Problem details: In full and without alteration, transcribe the listing.

Records to process:
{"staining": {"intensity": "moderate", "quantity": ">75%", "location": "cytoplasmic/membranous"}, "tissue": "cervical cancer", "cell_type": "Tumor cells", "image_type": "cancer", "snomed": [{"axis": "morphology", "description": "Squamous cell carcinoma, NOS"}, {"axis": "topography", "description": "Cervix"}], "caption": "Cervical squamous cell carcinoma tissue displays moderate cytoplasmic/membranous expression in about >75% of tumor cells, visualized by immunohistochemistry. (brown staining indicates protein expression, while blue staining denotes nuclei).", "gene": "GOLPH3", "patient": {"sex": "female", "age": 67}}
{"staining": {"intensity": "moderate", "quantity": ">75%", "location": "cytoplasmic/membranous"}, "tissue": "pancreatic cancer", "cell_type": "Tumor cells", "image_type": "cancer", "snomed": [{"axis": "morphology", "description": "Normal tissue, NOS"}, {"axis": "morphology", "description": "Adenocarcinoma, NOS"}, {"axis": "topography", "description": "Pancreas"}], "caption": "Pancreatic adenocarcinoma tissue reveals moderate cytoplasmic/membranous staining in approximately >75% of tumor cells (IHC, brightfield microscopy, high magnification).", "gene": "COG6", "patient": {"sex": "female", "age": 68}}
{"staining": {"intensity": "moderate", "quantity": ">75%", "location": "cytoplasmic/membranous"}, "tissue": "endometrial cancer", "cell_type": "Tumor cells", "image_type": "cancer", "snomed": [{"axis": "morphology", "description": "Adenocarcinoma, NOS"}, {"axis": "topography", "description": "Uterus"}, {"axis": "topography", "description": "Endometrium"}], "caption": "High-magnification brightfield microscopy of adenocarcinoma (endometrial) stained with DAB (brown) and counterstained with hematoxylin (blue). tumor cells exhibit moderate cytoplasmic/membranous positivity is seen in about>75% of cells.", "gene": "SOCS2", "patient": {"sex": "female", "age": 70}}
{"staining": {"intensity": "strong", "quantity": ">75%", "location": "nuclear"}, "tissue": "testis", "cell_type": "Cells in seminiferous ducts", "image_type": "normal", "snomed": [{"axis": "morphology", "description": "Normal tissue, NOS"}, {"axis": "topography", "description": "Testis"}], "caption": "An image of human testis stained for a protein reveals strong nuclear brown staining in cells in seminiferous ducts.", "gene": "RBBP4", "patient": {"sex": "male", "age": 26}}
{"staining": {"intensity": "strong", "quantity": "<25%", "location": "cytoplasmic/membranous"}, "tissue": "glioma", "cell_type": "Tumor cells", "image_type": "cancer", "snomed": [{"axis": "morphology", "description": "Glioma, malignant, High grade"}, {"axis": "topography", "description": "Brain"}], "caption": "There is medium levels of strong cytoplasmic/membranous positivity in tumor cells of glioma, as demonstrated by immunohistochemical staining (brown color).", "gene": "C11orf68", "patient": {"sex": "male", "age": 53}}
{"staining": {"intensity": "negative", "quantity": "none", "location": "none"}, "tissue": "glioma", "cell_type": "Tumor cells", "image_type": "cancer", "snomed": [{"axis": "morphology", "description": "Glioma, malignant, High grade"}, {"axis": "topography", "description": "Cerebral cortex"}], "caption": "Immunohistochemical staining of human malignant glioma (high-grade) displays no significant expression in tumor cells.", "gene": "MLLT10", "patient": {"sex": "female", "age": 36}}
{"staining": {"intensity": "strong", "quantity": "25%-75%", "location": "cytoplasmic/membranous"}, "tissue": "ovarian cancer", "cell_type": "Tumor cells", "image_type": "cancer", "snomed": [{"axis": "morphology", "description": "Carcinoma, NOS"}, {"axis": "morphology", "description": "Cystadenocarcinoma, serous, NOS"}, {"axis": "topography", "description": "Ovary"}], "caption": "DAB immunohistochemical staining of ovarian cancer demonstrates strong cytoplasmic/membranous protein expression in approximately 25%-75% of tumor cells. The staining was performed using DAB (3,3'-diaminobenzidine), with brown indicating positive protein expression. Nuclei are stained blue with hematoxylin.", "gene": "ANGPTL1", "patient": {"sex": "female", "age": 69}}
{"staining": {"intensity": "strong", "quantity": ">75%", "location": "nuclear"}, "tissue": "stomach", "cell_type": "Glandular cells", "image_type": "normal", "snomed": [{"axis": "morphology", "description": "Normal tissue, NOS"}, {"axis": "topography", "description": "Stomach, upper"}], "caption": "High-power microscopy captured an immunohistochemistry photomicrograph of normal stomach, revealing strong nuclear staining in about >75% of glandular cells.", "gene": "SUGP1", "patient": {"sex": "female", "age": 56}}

Your solution:
{"staining": {"intensity": "moderate", "quantity": ">75%", "location": "cytoplasmic/membranous"}, "tissue": "cervical cancer", "cell_type": "Tumor cells", "image_type": "cancer", "snomed": [{"axis": "morphology", "description": "Squamous cell carcinoma, NOS"}, {"axis": "topography", "description": "Cervix"}], "caption": "Cervical squamous cell carcinoma tissue displays moderate cytoplasmic/membranous expression in about >75% of tumor cells, visualized by immunohistochemistry. (brown staining indicates protein expression, while blue staining denotes nuclei).", "gene": "GOLPH3", "patient": {"sex": "female", "age": 67}}
{"staining": {"intensity": "moderate", "quantity": ">75%", "location": "cytoplasmic/membranous"}, "tissue": "pancreatic cancer", "cell_type": "Tumor cells", "image_type": "cancer", "snomed": [{"axis": "morphology", "description": "Normal tissue, NOS"}, {"axis": "morphology", "description": "Adenocarcinoma, NOS"}, {"axis": "topography", "description": "Pancreas"}], "caption": "Pancreatic adenocarcinoma tissue reveals moderate cytoplasmic/membranous staining in approximately >75% of tumor cells (IHC, brightfield microscopy, high magnification).", "gene": "COG6", "patient": {"sex": "female", "age": 68}}
{"staining": {"intensity": "moderate", "quantity": ">75%", "location": "cytoplasmic/membranous"}, "tissue": "endometrial cancer", "cell_type": "Tumor cells", "image_type": "cancer", "snomed": [{"axis": "morphology", "description": "Adenocarcinoma, NOS"}, {"axis": "topography", "description": "Uterus"}, {"axis": "topography", "description": "Endometrium"}], "caption": "High-magnification brightfield microscopy of adenocarcinoma (endometrial) stained with DAB (brown) and counterstained with hematoxylin (blue). tumor cells exhibit moderate cytoplasmic/membranous positivity is seen in about>75% of cells.", "gene": "SOCS2", "patient": {"sex": "female", "age": 70}}
{"staining": {"intensity": "strong", "quantity": ">75%", "location": "nuclear"}, "tissue": "testis", "cell_type": "Cells in seminiferous ducts", "image_type": "normal", "snomed": [{"axis": "morphology", "description": "Normal tissue, NOS"}, {"axis": "topography", "description": "Testis"}], "caption": "An image of human testis stained for a protein reveals strong nuclear brown staining in cells in seminiferous ducts.", "gene": "RBBP4", "patient": {"sex": "male", "age": 26}}
{"staining": {"intensity": "strong", "quantity": "<25%", "location": "cytoplasmic/membranous"}, "tissue": "glioma", "cell_type": "Tumor cells", "image_type": "cancer", "snomed": [{"axis": "morphology", "description": "Glioma, malignant, High grade"}, {"axis": "topography", "description": "Brain"}], "caption": "There is medium levels of strong cytoplasmic/membranous positivity in tumor cells of glioma, as demonstrated by immunohistochemical staining (brown color).", "gene": "C11orf68", "patient": {"sex": "male", "age": 53}}
{"staining": {"intensity": "negative", "quantity": "none", "location": "none"}, "tissue": "glioma", "cell_type": "Tumor cells", "image_type": "cancer", "snomed": [{"axis": "morphology", "description": "Glioma, malignant, High grade"}, {"axis": "topography", "description": "Cerebral cortex"}], "caption": "Immunohistochemical staining of human malignant glioma (high-grade) displays no significant expression in tumor cells.", "gene": "MLLT10", "patient": {"sex": "female", "age": 36}}
{"staining": {"intensity": "strong", "quantity": "25%-75%", "location": "cytoplasmic/membranous"}, "tissue": "ovarian cancer", "cell_type": "Tumor cells", "image_type": "cancer", "snomed": [{"axis": "morphology", "description": "Carcinoma, NOS"}, {"axis": "morphology", "description": "Cystadenocarcinoma, serous, NOS"}, {"axis": "topography", "description": "Ovary"}], "caption": "DAB immunohistochemical staining of ovarian cancer demonstrates strong cytoplasmic/membranous protein expression in approximately 25%-75% of tumor cells. The staining was performed using DAB (3,3'-diaminobenzidine), with brown indicating positive protein expression. Nuclei are stained blue with hematoxylin.", "gene": "ANGPTL1", "patient": {"sex": "female", "age": 69}}
{"staining": {"intensity": "strong", "quantity": ">75%", "location": "nuclear"}, "tissue": "stomach", "cell_type": "Glandular cells", "image_type": "normal", "snomed": [{"axis": "morphology", "description": "Normal tissue, NOS"}, {"axis": "topography", "description": "Stomach, upper"}], "caption": "High-power microscopy captured an immunohistochemistry photomicrograph of normal stomach, revealing strong nuclear staining in about >75% of glandular cells.", "gene": "SUGP1", "patient": {"sex": "female", "age": 56}}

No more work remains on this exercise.